Eingesendet/Eingereicht von Elisabeth Kasper aus Bohmte-Hunteburg

Elisabeth Kasper aus Bohmte-Hunteburg

(Bildquelle: Elisabeth Kasper aus Bohmte-Hunteburg)

„Dieses Dessert gab es schon zu meiner Kindheit. Meine Mutter brachte es von einem Lehrhof in Nordrhein-Westfalen mit“, erinnert sich Elisabeth Kasper aus Bohmte- Hunteburg im Landkreis Osnabrück. „Oft gab es auch gelben Wackelpudding mit Mandarinen oder roten Wackelpudding mit Himbeeren oder Kirschen“, erzählt die 45-Jährige, „doch mir hat die grüne Götterspeise mit Fruchtcocktail immer am besten geschmeckt.“ Für Elisabeth Kasper ist dieses Dessert eine schöne Alternative zu süßen Cremes. „Es ist toll für Besuch, denn man kann es schon ein oder zwei Tage vorher zubereiten und bekommt mit wenig Aufwand eine große Menge.“ Elisabeth Kasper lebt gemeinsam mit ihrem Mann, den beiden Kindern im Alter von 25 und 22 Jahren sowie ihren Schwiegereltern auf einem Vollerwerbsbetrieb mit Ferkelproduktion.

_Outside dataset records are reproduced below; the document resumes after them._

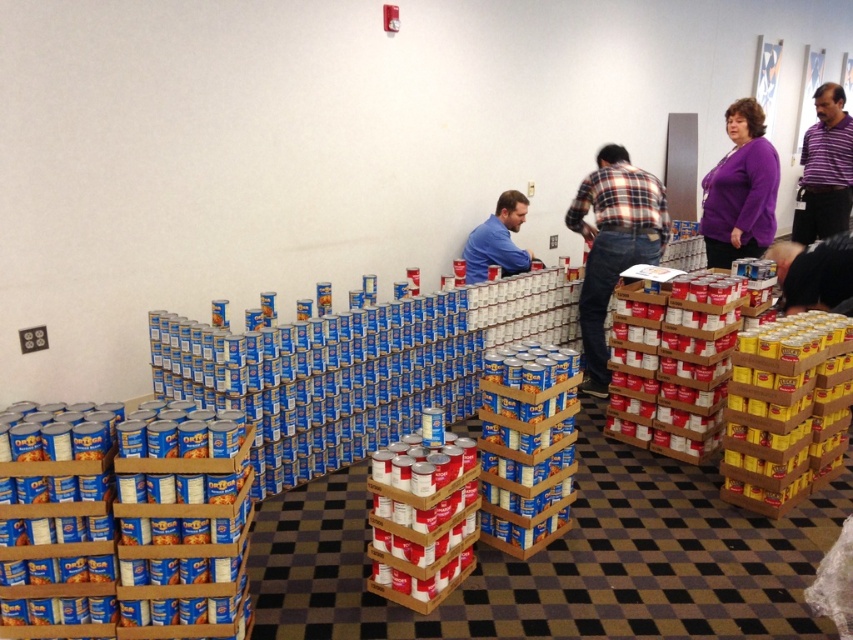
Question: Which of the following is the closest to the observer?

Choices:
 (A) (463, 248)
 (B) (844, 109)
 (C) (746, 246)
 (D) (796, 256)

Answer: (D)

Question: Which of the following is the farthest from the observer?

Choices:
 (A) [x=502, y=275]
 (B) [x=635, y=250]
 (C) [x=844, y=253]

Answer: (A)

Question: Does plaid flannel shirt at center appear on the right side of purple matte shirt at upper right?

Choices:
 (A) no
 (B) yes

Answer: (A)

Question: Which object appears farthest from the camera in this image?

Choices:
 (A) purple matte shirt at upper right
 (B) blue shirt at center
 (C) purple striped polo shirt at upper right

Answer: (C)

Question: Is purple matte shirt at upper right positioned behind blue shirt at center?

Choices:
 (A) yes
 (B) no

Answer: (B)

Question: Does purple matte shirt at upper right lie in front of blue shirt at center?

Choices:
 (A) no
 (B) yes

Answer: (B)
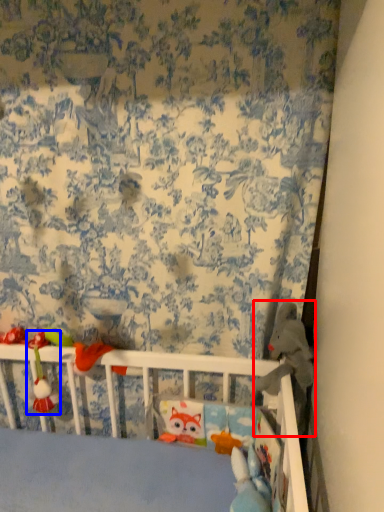
Question: Which object is closer to the camera taking this photo, toy (highlighted by a red box) or toy (highlighted by a blue box)?

Choices:
 (A) toy
 (B) toy

Answer: (A)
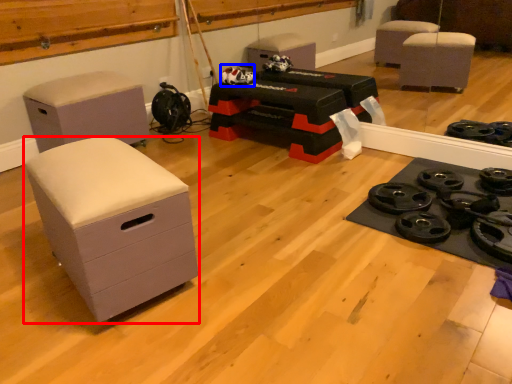
Question: Among these objects, which one is farthest to the camera, chest of drawers (highlighted by a red box) or toy (highlighted by a blue box)?

Choices:
 (A) chest of drawers
 (B) toy

Answer: (B)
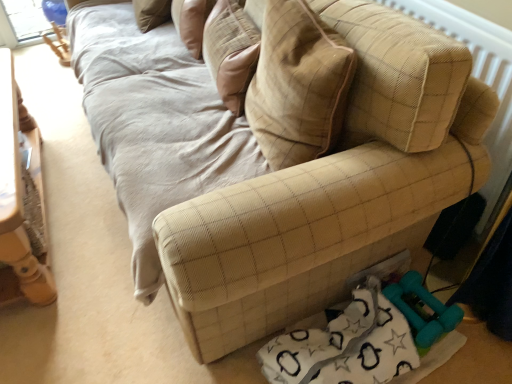
What do you see at coordinates (194, 24) in the screenshot? This screenshot has width=512, height=384. I see `beige textured pillow at upper center` at bounding box center [194, 24].

Identify the location of beige quilted pillow at center. (298, 85).

Between beige quilted pillow at center and teal rubber dumbbells at lower right, which one has larger size?

beige quilted pillow at center is bigger.

Is point (263, 46) closer or farther from the camera than point (401, 335)?

Point (263, 46) is positioned farther from the camera compared to point (401, 335).

Would you consider beige quilted pillow at center to be distant from teal rubber dumbbells at lower right?

Actually, beige quilted pillow at center and teal rubber dumbbells at lower right are a little close together.

Is beige quilted pillow at center closer to camera compared to teal rubber dumbbells at lower right?

Yes, the depth of beige quilted pillow at center is less than that of teal rubber dumbbells at lower right.

Is beige textured pillow at upper center shorter than teal rubber dumbbells at lower right?

No.

Which is more to the left, beige textured pillow at upper center or teal rubber dumbbells at lower right?

From the viewer's perspective, beige textured pillow at upper center appears more on the left side.

In the scene shown: From a real-world perspective, is beige textured pillow at upper center positioned above or below teal rubber dumbbells at lower right?

In terms of real-world spatial position, beige textured pillow at upper center is above teal rubber dumbbells at lower right.

This screenshot has height=384, width=512. Identify the location of pillow behind the teal rubber dumbbells at lower right. (194, 24).

From a real-world perspective, is beige fabric radiator at upper right below wooden table at left?

No, from a real-world perspective, beige fabric radiator at upper right is not below wooden table at left.

From the image's perspective, is beige fabric radiator at upper right located beneath wooden table at left?

No, from the image's perspective, beige fabric radiator at upper right is not below wooden table at left.

Can you confirm if beige fabric radiator at upper right is positioned to the left of wooden table at left?

Incorrect, beige fabric radiator at upper right is not on the left side of wooden table at left.

Consider the image. Does beige fabric radiator at upper right have a greater width compared to wooden table at left?

In fact, beige fabric radiator at upper right might be narrower than wooden table at left.

Measure the distance from wooden table at left to beige fabric radiator at upper right.

The distance of wooden table at left from beige fabric radiator at upper right is 5.22 feet.

Would you say wooden table at left is to the left or to the right of beige fabric radiator at upper right in the picture?

wooden table at left is positioned on beige fabric radiator at upper right's left side.

Which is correct: wooden table at left is inside beige fabric radiator at upper right, or outside of it?

wooden table at left cannot be found inside beige fabric radiator at upper right.

From a real-world perspective, who is located lower, wooden table at left or beige fabric radiator at upper right?

wooden table at left is physically lower.

Is wooden table at left facing towards teal rubber dumbbells at lower right?

No, wooden table at left is not turned towards teal rubber dumbbells at lower right.

Who is more distant, wooden table at left or teal rubber dumbbells at lower right?

wooden table at left is more distant.

Does wooden table at left appear on the right side of teal rubber dumbbells at lower right?

In fact, wooden table at left is to the left of teal rubber dumbbells at lower right.

Is beige quilted pillow at center surrounded by beige textured pillow at upper center?

No, beige quilted pillow at center is not inside beige textured pillow at upper center.

Identify the location of pillow located underneath the beige quilted pillow at center (from a real-world perspective). (194, 24).

What's the angular difference between beige textured pillow at upper center and beige quilted pillow at center's facing directions?

beige textured pillow at upper center and beige quilted pillow at center are facing 3.3 degrees away from each other.

Considering the sizes of teal rubber dumbbells at lower right and beige quilted pillow at center in the image, is teal rubber dumbbells at lower right bigger or smaller than beige quilted pillow at center?

Clearly, teal rubber dumbbells at lower right is smaller in size than beige quilted pillow at center.

Find the location of a particular element. Image resolution: width=512 pixels, height=384 pixels. material that is on the right side of beige quilted pillow at center is located at coordinates (345, 345).

Would you say teal rubber dumbbells at lower right is inside or outside beige quilted pillow at center?

teal rubber dumbbells at lower right lies outside beige quilted pillow at center.

Where is `throw pillow on the left of teal rubber dumbbells at lower right`? throw pillow on the left of teal rubber dumbbells at lower right is located at coordinates (298, 85).

Image resolution: width=512 pixels, height=384 pixels. In order to click on material below the beige textured pillow at upper center (from a real-world perspective) in this screenshot , I will do [x=345, y=345].

Based on their spatial positions, is wooden table at left or beige textured pillow at upper center further from beige fabric radiator at upper right?

wooden table at left is further to beige fabric radiator at upper right.

From the image, which object appears to be farther from beige textured pillow at upper center, beige quilted pillow at center or wooden table at left?

The object further to beige textured pillow at upper center is wooden table at left.

Based on the photo, from the image, which object appears to be farther from beige textured pillow at upper center, wooden table at left or teal rubber dumbbells at lower right?

teal rubber dumbbells at lower right is further to beige textured pillow at upper center.

Estimate the real-world distances between objects in this image. Which object is further from beige quilted pillow at center, beige fabric radiator at upper right or beige textured pillow at upper center?

Among the two, beige textured pillow at upper center is located further to beige quilted pillow at center.

From the image, which object appears to be nearer to teal rubber dumbbells at lower right, beige textured pillow at upper center or beige quilted pillow at center?

beige quilted pillow at center.

Estimate the real-world distances between objects in this image. Which object is further from wooden table at left, beige fabric radiator at upper right or beige quilted pillow at center?

The object further to wooden table at left is beige fabric radiator at upper right.

Considering their positions, is teal rubber dumbbells at lower right positioned closer to wooden table at left than beige quilted pillow at center?

The object closer to wooden table at left is beige quilted pillow at center.

Based on their spatial positions, is beige fabric radiator at upper right or beige textured pillow at upper center closer to teal rubber dumbbells at lower right?

The object closer to teal rubber dumbbells at lower right is beige fabric radiator at upper right.

The height and width of the screenshot is (384, 512). I want to click on throw pillow that lies between beige textured pillow at upper center and teal rubber dumbbells at lower right from top to bottom, so click(x=298, y=85).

In ihrer Freizeit engagiert sich die Landwirtin ehrenamtlich in der Katholischen Frauengemeinschaft. Außerdem spielt sie gerne Theater und geht zur Narrenzeit „in die Bütt“.

Tipp

Wer die Früchte nicht auf dem Schüsselboden, sondern in der Götterspeise verteilt haben möchte, sollte den Wackelpudding erst leicht anziehen lassen und dann die Früchte hineingeben. Hierzu braucht es Fingerspitzengefühl, um den richtigen Zeitpunkt abzupassen.